THE ART OF HAPPINESS
画家バルテュスと節子夫人の幸せな関係
January 2017
ロシニエールの自宅、グラン・シャレで、節子夫人と(1998年)
「他人の意見ですし、彼らにだってそんなくだらない意見を持つ権利がありますから。小児性愛? 事実でなければ、何の問題があるでしょう。バルテュスにはまったく別のビジョンがあります」
かつてアリストテレスは、芸術の目的とは“ものの外見ではなく、内側にある意味を表現することだ”と述べた。バルテュスの作品はエロティカの神々しさと真理をはっきりと示すものであり、禁欲的な考えから生まれる懸念によってその真理を覆い隠すべきではない、というのが節子夫人の信念だ。
バルテュスの作品群が持つ扇情的なニュアンスに対してどんな意見があろうとも、作品の輝きと複雑な感情表現の素晴らしさは揺るぎない。バルテュスは具象芸術の最後の巨匠といえるだろう。
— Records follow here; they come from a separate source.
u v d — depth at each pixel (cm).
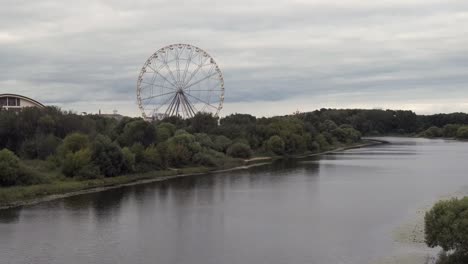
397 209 7119
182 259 4916
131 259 4928
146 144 12312
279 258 4894
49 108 13200
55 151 10588
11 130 11494
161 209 7350
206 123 16125
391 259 4706
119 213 7075
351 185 9694
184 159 12275
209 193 8831
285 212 7069
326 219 6575
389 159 15762
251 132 17400
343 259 4797
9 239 5650
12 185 8369
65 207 7475
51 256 5022
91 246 5375
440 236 4331
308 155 17775
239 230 6047
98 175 9756
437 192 8581
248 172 12125
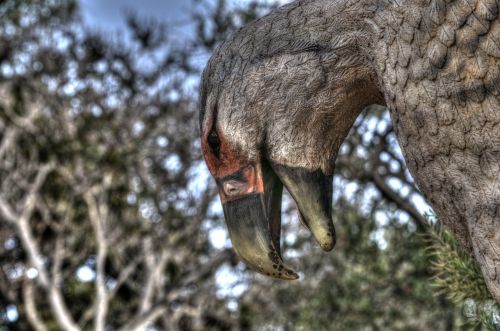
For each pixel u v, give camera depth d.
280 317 16.08
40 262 17.73
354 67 2.58
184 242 16.20
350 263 12.13
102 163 16.22
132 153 15.80
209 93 2.70
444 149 2.40
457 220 2.51
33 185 16.77
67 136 16.53
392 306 11.73
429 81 2.37
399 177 7.55
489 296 3.29
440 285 3.41
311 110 2.59
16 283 19.14
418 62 2.39
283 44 2.61
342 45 2.57
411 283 10.77
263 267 2.63
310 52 2.59
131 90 16.08
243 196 2.65
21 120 16.98
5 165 17.19
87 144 16.33
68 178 16.91
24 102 17.45
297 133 2.59
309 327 13.65
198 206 15.53
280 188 2.73
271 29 2.65
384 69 2.48
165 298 15.55
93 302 19.48
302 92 2.58
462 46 2.30
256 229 2.63
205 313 17.66
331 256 13.05
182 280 15.53
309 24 2.61
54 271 16.94
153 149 15.83
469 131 2.33
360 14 2.56
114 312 19.42
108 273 19.28
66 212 17.53
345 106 2.62
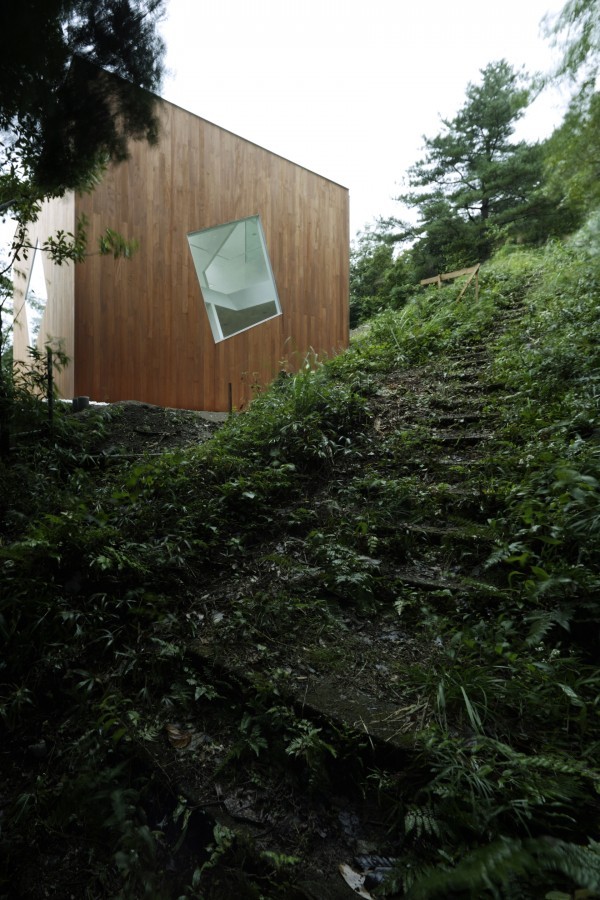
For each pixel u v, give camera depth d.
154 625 2.26
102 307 6.34
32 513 3.24
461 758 1.41
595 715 1.55
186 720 1.85
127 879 1.37
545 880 1.08
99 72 3.35
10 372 4.39
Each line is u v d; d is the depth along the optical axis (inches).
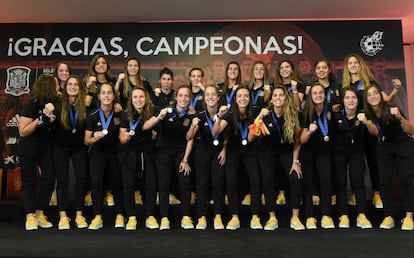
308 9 176.4
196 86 153.9
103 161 132.0
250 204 139.6
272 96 130.2
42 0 167.2
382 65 182.2
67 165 132.1
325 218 130.9
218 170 131.7
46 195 131.6
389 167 131.3
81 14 181.2
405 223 127.5
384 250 97.9
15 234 118.6
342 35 185.6
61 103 129.6
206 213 132.8
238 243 106.2
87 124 129.3
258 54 187.5
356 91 131.0
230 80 154.1
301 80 156.9
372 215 140.2
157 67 188.4
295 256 91.9
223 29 189.8
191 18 186.9
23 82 186.1
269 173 131.0
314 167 139.5
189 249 98.7
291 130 126.6
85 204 144.3
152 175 132.8
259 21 189.2
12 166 180.1
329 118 132.4
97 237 114.1
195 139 134.1
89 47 188.9
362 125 131.6
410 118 220.5
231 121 130.8
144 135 131.0
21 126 125.6
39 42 188.5
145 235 117.6
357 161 133.3
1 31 189.2
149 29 190.4
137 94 128.0
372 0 167.6
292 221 129.5
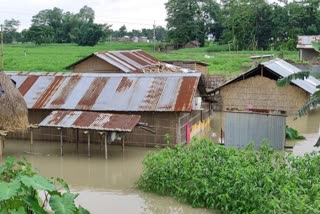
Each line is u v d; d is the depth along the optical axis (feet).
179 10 303.68
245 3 276.00
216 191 43.42
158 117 71.77
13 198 25.04
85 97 76.54
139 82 77.66
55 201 25.91
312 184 39.96
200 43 305.94
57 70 155.33
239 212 39.93
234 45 270.05
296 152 66.64
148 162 50.98
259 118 65.98
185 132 74.79
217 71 161.17
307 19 257.75
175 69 123.85
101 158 66.90
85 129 65.57
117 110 72.13
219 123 97.55
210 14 329.52
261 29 271.08
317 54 174.70
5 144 76.18
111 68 116.37
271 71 99.71
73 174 59.31
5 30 383.04
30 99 78.18
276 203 34.68
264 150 48.16
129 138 73.72
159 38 520.01
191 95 72.02
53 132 77.20
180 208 45.09
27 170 31.71
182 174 46.98
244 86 103.86
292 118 98.32
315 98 54.03
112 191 51.93
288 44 245.04
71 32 341.62
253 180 40.60
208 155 48.03
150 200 47.96
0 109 61.57
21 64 172.35
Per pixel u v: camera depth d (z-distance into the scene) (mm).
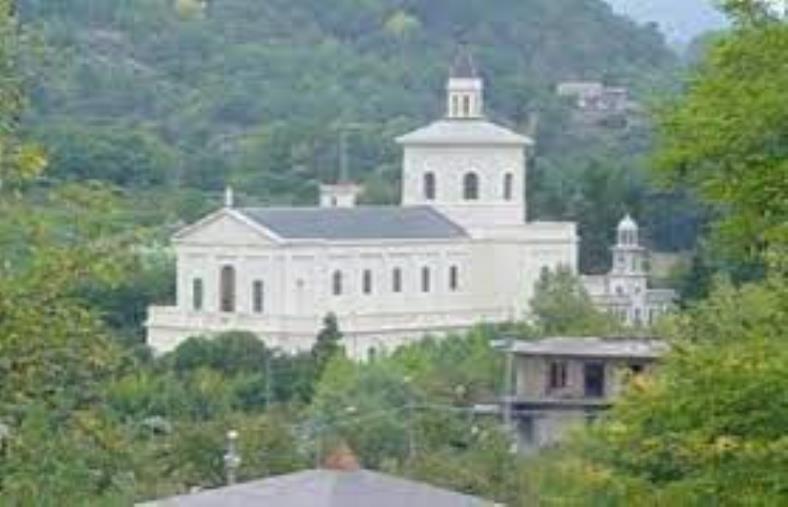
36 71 38750
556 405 111688
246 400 158500
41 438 37062
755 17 37406
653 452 37812
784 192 36531
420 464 97438
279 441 102125
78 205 38125
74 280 37000
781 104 36219
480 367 143250
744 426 36875
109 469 43594
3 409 36562
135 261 38125
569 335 152500
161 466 92438
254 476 98438
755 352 37094
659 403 37906
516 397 113062
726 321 50500
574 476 43938
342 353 194875
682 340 45375
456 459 97688
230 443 94250
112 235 38000
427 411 118750
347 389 139375
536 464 87375
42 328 36531
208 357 180250
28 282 36688
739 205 36938
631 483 38906
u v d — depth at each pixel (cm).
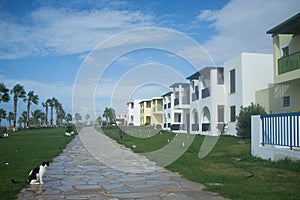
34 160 1096
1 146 1734
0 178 751
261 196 562
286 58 1595
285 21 1462
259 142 1049
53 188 664
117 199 570
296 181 697
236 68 2238
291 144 895
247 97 2147
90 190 645
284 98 1784
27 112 6066
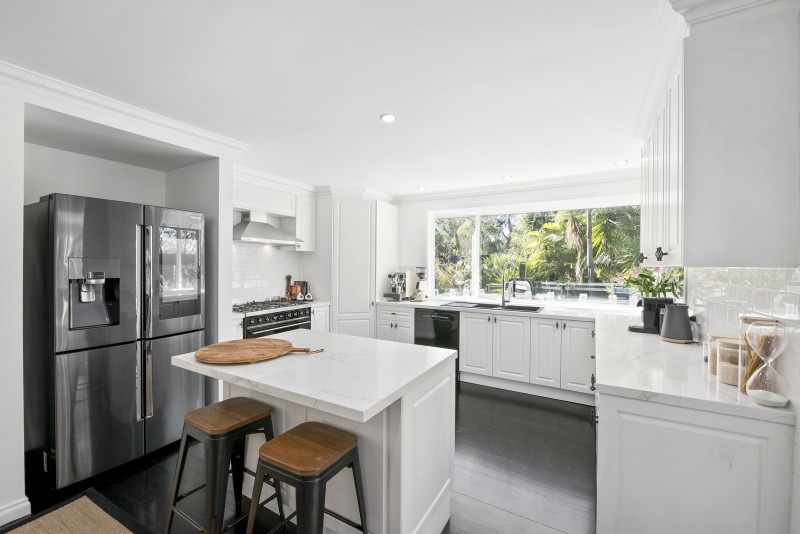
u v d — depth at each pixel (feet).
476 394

彼の遺産はルーブルやテート、メトロポリタン美術館のみならず、アニェッリ家やニアルコス家のようなプライベートコレクションでも輝き続けている。
自身も芸術家である節子夫人は、ユネスコ平和芸術家を務めるとともに、バルテュス財団を主宰し、彼のアトリエやバルテュス・チャペル(ドキュメンタリー映画や、写真・手紙などの複製を展示する記念館)を保存している。夫に対する夫人の敬意は、今もなお強いようだ。彼の死から15年が経った今、彼の遺したものは彼女にとっての大きな生きがいとなっている。
つまりこの結婚は、“どうせ年齢差のせいで破局を迎えるだろう”という嘲笑や予想を、今でも大きく打ち破っているのだ。両者の激しい個性から生じる重圧により、芸術家カップルは必ず崩壊するという説を、バルテュス夫妻の物語は鮮やかに覆している。
節子夫人と娘の春美と(1990年)。